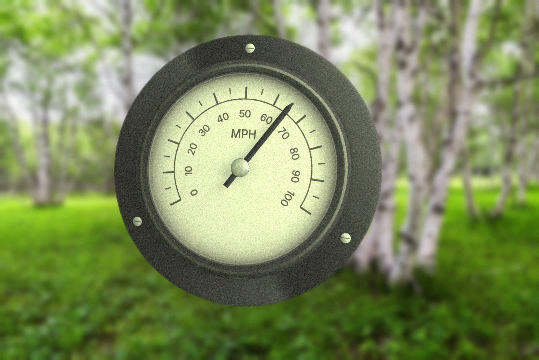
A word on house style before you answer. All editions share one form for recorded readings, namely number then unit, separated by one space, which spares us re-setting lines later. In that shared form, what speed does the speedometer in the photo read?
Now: 65 mph
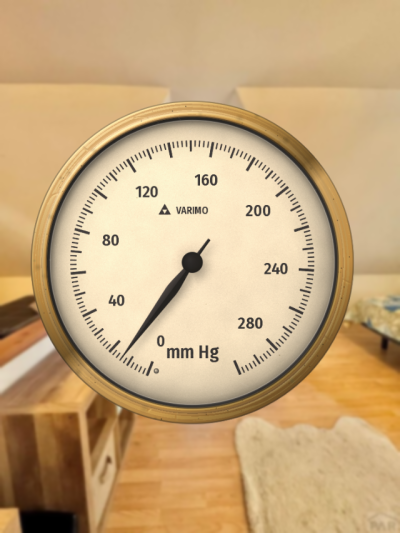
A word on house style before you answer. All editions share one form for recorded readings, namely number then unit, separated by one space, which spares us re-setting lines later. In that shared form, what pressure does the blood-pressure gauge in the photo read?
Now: 14 mmHg
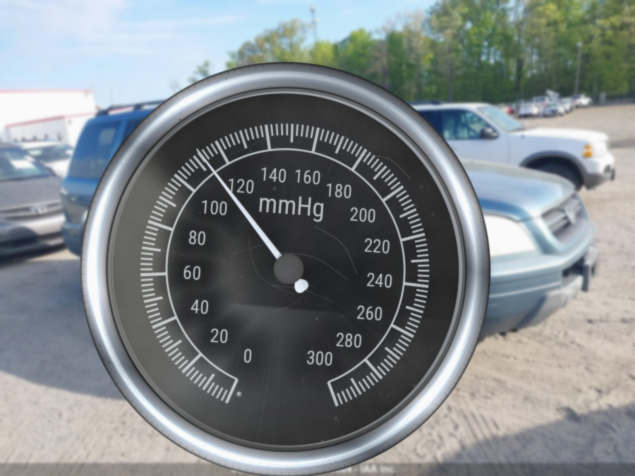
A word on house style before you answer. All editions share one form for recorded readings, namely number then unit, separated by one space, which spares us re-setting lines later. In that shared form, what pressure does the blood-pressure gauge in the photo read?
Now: 112 mmHg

================

To do
Could you rewrite the lines above as a numbered list with no blank lines? Leave the pictures out of it.

Reply
1. A word on house style before you answer. All editions share one form for recorded readings, namely number then unit, separated by one space, which spares us re-setting lines later. In that shared form, what speed does the speedometer in the photo read?
2. Now: 65 mph
3. A word on house style before you answer. All editions share one form for recorded readings, namely number then unit, separated by one space, which spares us re-setting lines later. In that shared form, what pressure does the blood-pressure gauge in the photo read?
4. Now: 14 mmHg
5. A word on house style before you answer. All editions share one form for recorded readings, namely number then unit, separated by one space, which spares us re-setting lines later. In that shared form, what pressure does the blood-pressure gauge in the photo read?
6. Now: 112 mmHg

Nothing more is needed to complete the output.